=== Begin Enclosure ===

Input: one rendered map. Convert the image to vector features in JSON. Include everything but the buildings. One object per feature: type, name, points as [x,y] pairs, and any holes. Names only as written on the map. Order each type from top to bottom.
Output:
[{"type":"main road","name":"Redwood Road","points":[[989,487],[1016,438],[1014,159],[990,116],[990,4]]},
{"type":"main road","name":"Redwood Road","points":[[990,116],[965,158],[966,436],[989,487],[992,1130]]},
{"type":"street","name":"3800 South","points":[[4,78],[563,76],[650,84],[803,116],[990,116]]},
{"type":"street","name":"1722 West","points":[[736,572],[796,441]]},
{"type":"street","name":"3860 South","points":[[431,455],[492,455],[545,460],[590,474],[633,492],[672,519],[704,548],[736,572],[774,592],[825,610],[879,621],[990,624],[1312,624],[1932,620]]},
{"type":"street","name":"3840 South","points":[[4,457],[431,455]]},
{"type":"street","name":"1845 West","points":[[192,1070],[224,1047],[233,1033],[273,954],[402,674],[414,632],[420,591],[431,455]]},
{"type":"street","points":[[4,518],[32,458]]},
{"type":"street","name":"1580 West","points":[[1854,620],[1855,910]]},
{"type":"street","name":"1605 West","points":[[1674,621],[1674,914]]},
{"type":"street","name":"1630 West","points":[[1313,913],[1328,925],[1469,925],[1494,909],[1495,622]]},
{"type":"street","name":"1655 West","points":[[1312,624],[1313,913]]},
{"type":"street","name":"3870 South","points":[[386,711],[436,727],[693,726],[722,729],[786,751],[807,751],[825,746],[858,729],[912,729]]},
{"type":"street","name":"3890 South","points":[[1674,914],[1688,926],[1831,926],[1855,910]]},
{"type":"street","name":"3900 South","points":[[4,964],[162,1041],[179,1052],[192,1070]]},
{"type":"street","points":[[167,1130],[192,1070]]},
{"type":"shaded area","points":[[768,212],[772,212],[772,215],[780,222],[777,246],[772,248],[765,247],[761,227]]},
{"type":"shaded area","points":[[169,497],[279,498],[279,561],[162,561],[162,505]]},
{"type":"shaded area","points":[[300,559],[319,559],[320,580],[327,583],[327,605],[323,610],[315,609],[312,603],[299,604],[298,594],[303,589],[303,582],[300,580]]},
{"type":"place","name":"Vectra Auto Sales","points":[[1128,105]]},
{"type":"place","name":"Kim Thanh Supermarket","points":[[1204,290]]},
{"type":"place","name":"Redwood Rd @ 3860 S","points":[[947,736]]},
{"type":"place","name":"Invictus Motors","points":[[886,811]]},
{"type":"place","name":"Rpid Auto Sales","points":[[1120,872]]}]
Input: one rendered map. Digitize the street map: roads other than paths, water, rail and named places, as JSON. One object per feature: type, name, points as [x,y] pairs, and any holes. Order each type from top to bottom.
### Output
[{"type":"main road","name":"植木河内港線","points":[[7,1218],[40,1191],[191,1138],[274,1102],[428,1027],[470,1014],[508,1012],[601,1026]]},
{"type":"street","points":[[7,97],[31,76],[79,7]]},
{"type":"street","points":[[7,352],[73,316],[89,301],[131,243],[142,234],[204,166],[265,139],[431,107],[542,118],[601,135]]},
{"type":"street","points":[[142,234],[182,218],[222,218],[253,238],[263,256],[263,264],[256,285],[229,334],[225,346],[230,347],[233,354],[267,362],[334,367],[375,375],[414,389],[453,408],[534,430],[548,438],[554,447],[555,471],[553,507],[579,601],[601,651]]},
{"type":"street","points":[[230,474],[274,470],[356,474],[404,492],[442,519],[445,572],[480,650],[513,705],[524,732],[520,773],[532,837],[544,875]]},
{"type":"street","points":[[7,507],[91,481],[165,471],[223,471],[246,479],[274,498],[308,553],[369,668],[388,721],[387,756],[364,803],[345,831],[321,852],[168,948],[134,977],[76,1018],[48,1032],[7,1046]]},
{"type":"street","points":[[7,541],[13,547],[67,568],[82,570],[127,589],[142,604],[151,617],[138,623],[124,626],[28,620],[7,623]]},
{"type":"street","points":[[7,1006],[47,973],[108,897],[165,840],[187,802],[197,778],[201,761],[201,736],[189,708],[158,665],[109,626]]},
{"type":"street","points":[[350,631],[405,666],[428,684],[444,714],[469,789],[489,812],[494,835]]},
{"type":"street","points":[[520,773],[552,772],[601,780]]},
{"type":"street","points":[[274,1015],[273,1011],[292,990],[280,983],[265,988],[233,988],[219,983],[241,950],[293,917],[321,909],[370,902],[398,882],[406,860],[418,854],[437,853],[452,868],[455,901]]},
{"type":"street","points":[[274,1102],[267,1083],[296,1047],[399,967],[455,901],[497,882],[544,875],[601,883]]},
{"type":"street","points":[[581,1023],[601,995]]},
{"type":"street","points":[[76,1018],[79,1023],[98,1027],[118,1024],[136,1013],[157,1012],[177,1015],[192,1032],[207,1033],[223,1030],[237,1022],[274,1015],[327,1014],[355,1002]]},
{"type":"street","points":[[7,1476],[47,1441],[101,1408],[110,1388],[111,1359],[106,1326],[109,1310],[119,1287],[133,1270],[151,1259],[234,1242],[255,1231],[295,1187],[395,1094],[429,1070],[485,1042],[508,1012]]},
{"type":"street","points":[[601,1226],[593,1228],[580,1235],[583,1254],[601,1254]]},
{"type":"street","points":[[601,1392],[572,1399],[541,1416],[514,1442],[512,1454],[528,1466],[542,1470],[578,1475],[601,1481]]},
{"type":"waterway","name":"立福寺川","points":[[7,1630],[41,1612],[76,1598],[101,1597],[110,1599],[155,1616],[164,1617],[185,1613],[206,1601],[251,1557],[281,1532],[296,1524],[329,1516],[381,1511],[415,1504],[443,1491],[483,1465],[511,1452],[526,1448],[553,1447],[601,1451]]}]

=== End Enclosure ===

• **Exercise aim**: Copy every line in the records above that contains the word "feature".

• **Written reply**:
Input: one rendered map. Convert the image to vector features in JSON. Include everything but the buildings. One object per feature: type, name, points as [x,y] pairs, and any holes. Names only as written on the map. Order each type from top to bottom.
Input: one rendered map. Digitize the street map: roads other than paths, water, rail and named places, as JSON. One object per feature: type, name, points as [x,y] pairs, and any holes. Order each type from top to bottom.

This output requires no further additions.